Open mc-karsa-tech opened 3 years ago

mc-karsa-tech commented 3 years ago

Hi,

our dataset has 1300 rows and 5 columns. On GPU causal impact takes around 17 minutes while on CPU in takes only 2-3 minutes using this code:

casual_impact = CausalImpact(input_data_frame, pre_period, post_period, model_args = { 
    'nseasons' : 1,
    'niter': 1000,
    'prior_level_sd': 0.1,
    'fit_method': 'vi'
})

I also tried different niter and fit_method but GPU was always much slower than CPU. Is there any issue with library in utilization of GPU or could I do something to fix it?

GPU is GeForce GTX 1080 and on the same computer we use Tensorflow in another python program, where it is much faster on GPU than on CPU as expected. We have an issue only when using this causal impact library.

WillianFuks commented 3 years ago

Hi @mc-karsa-tech ,

Just tested this issue here and confirmed the same behavior; that was quite surprising indeed.

Not sure what's going on, I'll run some tests here and confirm where the time consumption is coming from. As soon as I have some results I'll let you know.

Thanks for opening this issue :)!

Best,

Will

WillianFuks commented 3 years ago

Hi @mc-karsa-tech ,

For what I've tested this issue seems to be related to Tensorflow. I've opened this issue on their repository asking for some help, hopefully they can shed some light into this issue.

I do remember that when I was implementing this package running on GPUs was considerably faster. But as I've tested on previous versions of TP and TFP the issue remained; not sure what's happening.
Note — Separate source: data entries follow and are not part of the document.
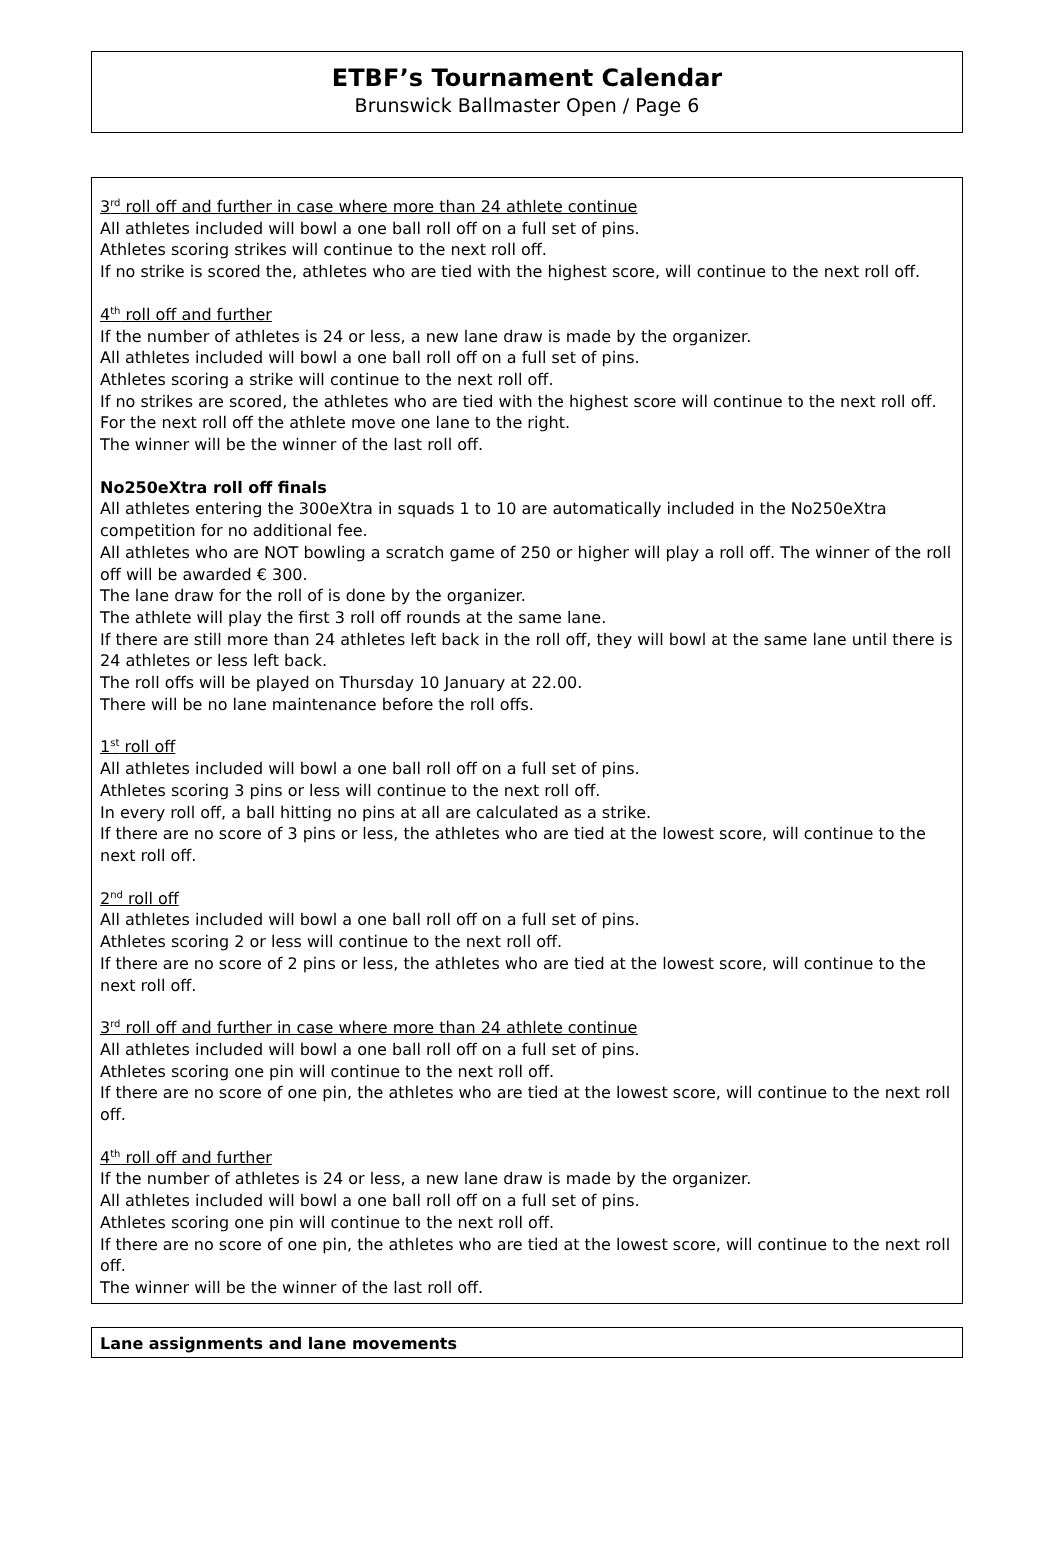ETBF’s Tournament Calendar
Brunswick Ballmaster Open / Page 6
3<sup>rd</sup> roll off and further in case where more than 24 athlete continue
All athletes included will bowl a one ball roll off on a full set of pins.
Athletes scoring strikes will continue to the next roll off.
If no strike is scored the, athletes who are tied with the highest score, will continue to the next roll off.
4<sup>th</sup> roll off and further
If the number of athletes is 24 or less, a new lane draw is made by the organizer.
All athletes included will bowl a one ball roll off on a full set of pins.
Athletes scoring a strike will continue to the next roll off.
If no strikes are scored, the athletes who are tied with the highest score will continue to the next roll off.
For the next roll off the athlete move one lane to the right.
The winner will be the winner of the last roll off.
No250eXtra roll off finals
All athletes entering the 300eXtra in squads 1 to 10 are automatically included in the No250eXtra competition for no additional fee.
All athletes who are NOT bowling a scratch game of 250 or higher will play a roll off. The winner of the roll off will be awarded € 300.
The lane draw for the roll of is done by the organizer.
The athlete will play the first 3 roll off rounds at the same lane.
If there are still more than 24 athletes left back in the roll off, they will bowl at the same lane until there is 24 athletes or less left back.
The roll offs will be played on Thursday 10 January at 22.00.
There will be no lane maintenance before the roll offs.
1<sup>st</sup> roll off
All athletes included will bowl a one ball roll off on a full set of pins.
Athletes scoring 3 pins or less will continue to the next roll off.
In every roll off, a ball hitting no pins at all are calculated as a strike.
If there are no score of 3 pins or less, the athletes who are tied at the lowest score, will continue to the next roll off.
2<sup>nd</sup> roll off
All athletes included will bowl a one ball roll off on a full set of pins.
Athletes scoring 2 or less will continue to the next roll off.
If there are no score of 2 pins or less, the athletes who are tied at the lowest score, will continue to the next roll off.
3<sup>rd</sup> roll off and further in case where more than 24 athlete continue
All athletes included will bowl a one ball roll off on a full set of pins.
Athletes scoring one pin will continue to the next roll off.
If there are no score of one pin, the athletes who are tied at the lowest score, will continue to the next roll off.
4<sup>th</sup> roll off and further
If the number of athletes is 24 or less, a new lane draw is made by the organizer.
All athletes included will bowl a one ball roll off on a full set of pins.
Athletes scoring one pin will continue to the next roll off.
If there are no score of one pin, the athletes who are tied at the lowest score, will continue to the next roll off.
The winner will be the winner of the last roll off.
Lane assignments and lane movements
For now I recommend sticking with using CPUs and let's see what the team has to tell us in the meantime.

Best,

Will

WillianFuks commented 3 years ago

Hi @mc-karsa-tech ,

As an update, Dave Moore from TFP team replied back to the issue and for what he said it's not quite expected indeed that GPUs will cause any improvements in processing time.

As it seems it's indeed better to use CPUs for now. Funny thing is that when I was first developing this package I did have the impression that GPUs were helping and a lot but maybe that was just a coincidence back at the time.

I'll update the documentation accordingly.

Best,

Will

mc-karsa-tech commented 2 years ago

Hi, thank you for your effort and feedback. We stayed to use CPU instead of GPU since it is faster for our datasets although still slow. I apologize for my late response.